Daher nun zurück zu Julius. Das Historikerpaar Erika und Gerhard Schwarz übergaben 2018  ein Belegexemplar ihres neuesten Buches: "Das Rittergut Garzau und jüdische Zwangsarbeit" an das Stadtarchiv Bad Kötzting. Im Sommer zuvor hatten wir Kontakt und konnten so unser Wissen gegenseitig austauschen und ergänzen. Seine Angaben, dass Julius Kirschner vom 23.11.-13.12.1938 in Dachau gewesen sei, kann ich nicht bestätigen, nach meiner Erfahrung und den nach dem Krieg bei diversen Spruchkammerverfahren eingereichten Gedächtnisprotokollen war er eher vor dem 9.11.1938 im Lager eingesperrt. Es machte auch keinen Sinn mehr, ihn nach dem 10.11.1938 noch einmal nach Dachau zu verfrachten, weil er ja an und zu diesem Datum extra per PKW von dort geholt worden war, sein Anwesen hat beim Notar verkaufen müssen.
Aber Rest des Berichtes über ihn, als einen von 52 Zwangsarbeitern auf dem Landgut Garzau, gibt Aufschluss:
Zitatanfang Nachdem er 1939 aus Kötzting ausgewiesen worden war, wurde er in der ersten Hälfte des Jahres 1940 offensichtlich von Berlin aus in das Arbeitslager Garzau vermittelt. Dort gelangte er in den Besitz eines zeitweiligen Passes zur Ausreise aus Deutschland.
 Er emigrierte im September 1940 - meine Anmerkung: zu diesem Zeitpunkt hat er sicherlich bereits von der geglückten Ankunft seiner Tochter bei seinem Schwager in Tel Aviv gewusst - unterstützt von zionistichen Organisationen gemeinsam mit weiteren etwa 1000 jüdischen Flüchtlingen auf dem Donaudampfer Uranus in Richtung Britisches Mandatsgebiet Palästina. Geplant war, dass er am 11.Oktober in Sulina auf die Pacific umsteigen und weiter zum Hafen Haifa reisen sollte. Während der Fahrt erlag er am 8. September einem Herzanfall. Am folgenden Tag wurde er auf dem jüdischen Friedhof von Ruschtuk beigesetzt. Ende Zitat

Stadt Bad Kötzting: Augenzeuge, der beim Ableben Julius Kirschners auf dem Dampfer anwesend war. Ich vermute, dass der Familienname Klein kein Zufall war, sondern Heinrich Klein, der Mitpassagier ein Verwandter aus der Tirschenreuther Klein Familie war,
der es aber anders als Julius, bis nach Palästina geschafft hatte und nun nach dem Kriege sein Zeugnis abgeben konnte.
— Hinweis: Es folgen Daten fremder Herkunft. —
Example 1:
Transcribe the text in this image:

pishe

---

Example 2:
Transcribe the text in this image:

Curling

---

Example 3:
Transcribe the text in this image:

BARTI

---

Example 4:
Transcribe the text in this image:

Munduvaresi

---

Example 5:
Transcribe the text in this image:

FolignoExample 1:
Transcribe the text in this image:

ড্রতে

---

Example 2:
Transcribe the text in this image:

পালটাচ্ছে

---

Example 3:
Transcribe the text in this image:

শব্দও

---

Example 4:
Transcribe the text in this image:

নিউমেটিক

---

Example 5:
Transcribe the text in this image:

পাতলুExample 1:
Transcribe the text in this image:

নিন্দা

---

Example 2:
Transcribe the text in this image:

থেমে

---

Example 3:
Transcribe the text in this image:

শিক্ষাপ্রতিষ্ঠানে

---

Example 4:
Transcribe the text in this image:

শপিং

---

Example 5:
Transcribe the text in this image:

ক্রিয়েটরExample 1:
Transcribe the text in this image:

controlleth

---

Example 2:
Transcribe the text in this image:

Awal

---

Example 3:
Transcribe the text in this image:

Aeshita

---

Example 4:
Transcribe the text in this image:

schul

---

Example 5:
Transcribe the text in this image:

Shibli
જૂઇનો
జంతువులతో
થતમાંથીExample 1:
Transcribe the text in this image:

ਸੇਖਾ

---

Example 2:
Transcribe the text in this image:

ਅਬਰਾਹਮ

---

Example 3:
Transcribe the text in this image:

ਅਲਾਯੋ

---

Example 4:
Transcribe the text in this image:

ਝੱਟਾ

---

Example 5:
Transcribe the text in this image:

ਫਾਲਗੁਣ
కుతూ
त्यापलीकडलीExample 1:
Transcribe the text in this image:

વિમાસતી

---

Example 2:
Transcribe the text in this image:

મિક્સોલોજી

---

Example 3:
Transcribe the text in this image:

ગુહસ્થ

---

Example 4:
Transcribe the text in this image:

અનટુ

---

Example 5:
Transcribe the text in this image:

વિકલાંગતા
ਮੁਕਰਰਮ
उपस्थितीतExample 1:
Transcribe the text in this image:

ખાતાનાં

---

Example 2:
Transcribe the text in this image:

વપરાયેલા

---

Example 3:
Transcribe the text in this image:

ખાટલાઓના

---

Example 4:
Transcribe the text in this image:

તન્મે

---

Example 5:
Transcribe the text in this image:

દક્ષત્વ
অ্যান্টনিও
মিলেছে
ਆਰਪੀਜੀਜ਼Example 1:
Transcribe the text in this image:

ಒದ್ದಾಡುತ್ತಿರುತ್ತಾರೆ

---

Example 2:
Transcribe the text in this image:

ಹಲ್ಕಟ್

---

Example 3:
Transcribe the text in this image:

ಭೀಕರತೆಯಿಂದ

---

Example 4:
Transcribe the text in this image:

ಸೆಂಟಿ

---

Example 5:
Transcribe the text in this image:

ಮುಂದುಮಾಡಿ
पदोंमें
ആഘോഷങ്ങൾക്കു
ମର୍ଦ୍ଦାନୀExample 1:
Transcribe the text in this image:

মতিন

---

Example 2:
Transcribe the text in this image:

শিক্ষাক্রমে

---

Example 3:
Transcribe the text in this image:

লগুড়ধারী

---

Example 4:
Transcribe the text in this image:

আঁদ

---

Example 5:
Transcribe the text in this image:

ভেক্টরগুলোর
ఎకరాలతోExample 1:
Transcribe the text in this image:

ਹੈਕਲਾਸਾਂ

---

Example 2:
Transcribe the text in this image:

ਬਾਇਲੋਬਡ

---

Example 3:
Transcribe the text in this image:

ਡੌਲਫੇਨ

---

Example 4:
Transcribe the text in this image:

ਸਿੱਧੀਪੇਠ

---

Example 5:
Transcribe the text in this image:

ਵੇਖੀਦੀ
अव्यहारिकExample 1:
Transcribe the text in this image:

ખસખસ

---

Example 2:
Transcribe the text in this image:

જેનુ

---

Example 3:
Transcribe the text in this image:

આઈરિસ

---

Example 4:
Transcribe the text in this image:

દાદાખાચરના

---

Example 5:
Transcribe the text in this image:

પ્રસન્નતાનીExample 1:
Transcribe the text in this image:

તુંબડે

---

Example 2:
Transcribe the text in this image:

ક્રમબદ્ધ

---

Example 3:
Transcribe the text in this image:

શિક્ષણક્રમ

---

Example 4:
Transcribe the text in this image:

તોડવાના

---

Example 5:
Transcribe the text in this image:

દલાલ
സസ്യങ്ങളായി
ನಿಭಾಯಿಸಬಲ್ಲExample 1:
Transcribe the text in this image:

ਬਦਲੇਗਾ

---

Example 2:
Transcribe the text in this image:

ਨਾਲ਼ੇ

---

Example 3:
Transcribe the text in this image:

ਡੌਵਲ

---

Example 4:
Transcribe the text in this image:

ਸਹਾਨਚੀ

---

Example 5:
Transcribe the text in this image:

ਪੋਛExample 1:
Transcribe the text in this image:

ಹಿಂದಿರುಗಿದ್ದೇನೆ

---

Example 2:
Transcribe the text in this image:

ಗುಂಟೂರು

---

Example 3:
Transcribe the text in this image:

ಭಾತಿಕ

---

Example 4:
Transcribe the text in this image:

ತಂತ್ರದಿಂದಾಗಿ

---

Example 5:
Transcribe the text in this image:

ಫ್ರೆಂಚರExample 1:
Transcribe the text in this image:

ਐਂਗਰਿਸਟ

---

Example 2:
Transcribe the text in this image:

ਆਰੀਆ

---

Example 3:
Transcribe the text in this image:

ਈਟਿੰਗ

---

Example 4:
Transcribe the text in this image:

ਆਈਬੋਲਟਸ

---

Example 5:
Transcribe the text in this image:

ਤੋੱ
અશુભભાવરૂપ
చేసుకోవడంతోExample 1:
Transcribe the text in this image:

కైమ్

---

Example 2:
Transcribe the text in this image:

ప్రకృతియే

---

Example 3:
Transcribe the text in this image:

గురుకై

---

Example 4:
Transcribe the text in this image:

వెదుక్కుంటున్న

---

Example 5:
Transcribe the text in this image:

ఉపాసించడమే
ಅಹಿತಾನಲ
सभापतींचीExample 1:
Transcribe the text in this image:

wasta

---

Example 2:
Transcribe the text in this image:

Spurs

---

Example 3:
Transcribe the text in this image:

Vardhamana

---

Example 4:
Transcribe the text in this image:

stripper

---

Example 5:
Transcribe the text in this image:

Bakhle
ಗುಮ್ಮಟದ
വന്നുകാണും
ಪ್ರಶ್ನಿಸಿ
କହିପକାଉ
Stadt Bad Kötzting: Bestätigung der Beerdigung des Kötztinger Bürgers Julius Kirschner

Frau Shelly Feder hatte mir bei unserem Treffen in Israel erzählt, dass sie sich erinnere, dass Susanne Kirschner das Grab ihres Vaters in Bulgarien besucht habe, von ihrer Mutter und dem kleinen Bruder fehlt solch ein Ort der Erinnerung.

Es wurde wieder ein langer, sehr langer Text, aber ich denke wir sind es unseren ehemaligen Kötztinger Mitbürgern schuldig, ihre Lebensspuren in dieser ausführlichen Weise darzustellen und für die Zukunft festzuhalten.
 Im Rahmen dieser Recherche hatte ich Kontakt mit Mitgliedern dieses Familienverbandes und würde mich freuen, diese Personen bei einem zukünftigen Deutschlandbesuch treffen zu können.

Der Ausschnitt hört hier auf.